C’est en fait l’ambiguïté qui déclenche plus que tout son indignation. On verra le paranoïaque se tenir tranquille devant un personnage puissant mais clair, alors qu’il se déchaînera envers un être faible qui, timide ou maladroit, s’exprime de façon incertaine. De la même façon, tout personnage équivoque quant à son statut social, son identité sexuelle ou sa fonction provoque chez lui un malaise. Comme nous le verrons, l’ambiguïté et l’incertitude sont en lui-même et il les projette sur les autres.

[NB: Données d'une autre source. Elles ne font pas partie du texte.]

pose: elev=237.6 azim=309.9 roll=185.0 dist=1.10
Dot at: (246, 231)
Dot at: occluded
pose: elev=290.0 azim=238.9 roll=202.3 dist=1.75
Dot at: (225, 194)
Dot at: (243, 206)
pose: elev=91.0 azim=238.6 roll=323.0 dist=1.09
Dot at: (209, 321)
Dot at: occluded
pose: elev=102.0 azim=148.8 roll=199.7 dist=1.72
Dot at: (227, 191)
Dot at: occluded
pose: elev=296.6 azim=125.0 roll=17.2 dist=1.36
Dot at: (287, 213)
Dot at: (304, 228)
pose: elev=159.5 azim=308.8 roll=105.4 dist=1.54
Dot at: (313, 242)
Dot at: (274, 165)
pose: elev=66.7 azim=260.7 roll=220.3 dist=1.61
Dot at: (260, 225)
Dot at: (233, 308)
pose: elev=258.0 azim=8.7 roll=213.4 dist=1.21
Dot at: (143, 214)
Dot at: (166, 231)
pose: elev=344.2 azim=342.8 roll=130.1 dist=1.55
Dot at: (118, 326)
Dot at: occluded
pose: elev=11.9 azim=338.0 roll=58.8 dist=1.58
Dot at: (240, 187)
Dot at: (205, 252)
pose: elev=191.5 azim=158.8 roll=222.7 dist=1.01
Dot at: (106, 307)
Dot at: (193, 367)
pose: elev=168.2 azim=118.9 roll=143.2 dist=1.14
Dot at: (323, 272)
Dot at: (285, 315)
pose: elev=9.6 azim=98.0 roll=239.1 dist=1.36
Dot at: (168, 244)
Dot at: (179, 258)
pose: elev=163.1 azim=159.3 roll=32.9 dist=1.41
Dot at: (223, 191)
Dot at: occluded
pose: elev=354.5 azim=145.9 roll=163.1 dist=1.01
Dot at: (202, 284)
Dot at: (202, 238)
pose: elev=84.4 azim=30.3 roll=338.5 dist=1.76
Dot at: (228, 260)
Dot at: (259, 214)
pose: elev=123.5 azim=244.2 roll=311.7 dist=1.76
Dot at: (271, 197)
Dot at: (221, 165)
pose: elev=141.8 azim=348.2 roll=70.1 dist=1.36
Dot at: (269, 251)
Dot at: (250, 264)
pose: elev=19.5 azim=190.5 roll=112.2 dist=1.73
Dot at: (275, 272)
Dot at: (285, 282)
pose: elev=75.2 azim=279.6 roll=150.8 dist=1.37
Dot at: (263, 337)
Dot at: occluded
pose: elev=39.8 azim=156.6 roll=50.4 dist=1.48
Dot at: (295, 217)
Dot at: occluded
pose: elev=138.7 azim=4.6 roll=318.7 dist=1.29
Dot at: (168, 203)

L’agressivité, l’attitude omnipotente sont les conséquences immédiates de ces premiers éléments. Plus que le pouvoir, invoqué sans cesse dans la psychologie contemporaine, c’est le désir d’une unité sans faille qui mobilise cet être rongé par la crainte d’une dissociation du moi. Le voilà donc tentant de rassembler autour de lui un mythique consensus qui ne ferait que refléter sa propre cohérence. Mais c’est le fanatisme de cette unité qui la remet en question. À vouloir trop en faire, le rassembleur devient intrusif, indélicat ; il menace la cohérence de l’autre. Maladroit – le mot est toujours trop faible –, le paranoïaque provoque l’éclatement du groupe. D’une part, son attitude odieuse et sans cesse soupçonneuse finit par rendre les autres paranoïaques à son égard, et ceux-ci, en état de légitime défense, ne s’en privent pas. D’autre part, c’est lui-même qui rompt en permanence un consensus qu’il a lui-même établi ou que lui propose le sens commun.
J’adhère ou je n’adhère pas, tel est le dilemme permanent de ce personnage menacé de rupture. Jaloux, envieux, le paranoïaque est sans cesse tenté de se prosterner devant un être qui lui propose un modèle unificateur et prestigieux. En adhérant, il se sent rassuré, à l’aise : il comprend, il a été compris. Au bout de quelque temps, cependant, le doute survient : cet autre n’est pas vraiment comme lui. Déçu, il rompt, car ce consensus est le consensus d’un autre, d’un autre qui n’est pas comme lui, qui le trahit. Le plus souvent, la démarche d’adhésion n’existe pas : l’autre prestigieux et tentateur est rejeté d’emblée – avec d’autant plus de violence qu’il est attirant – et chargé de tous les défauts, de toutes les malhonnêtetés. Il sera l’objet de haine, d’agression, de vengeance.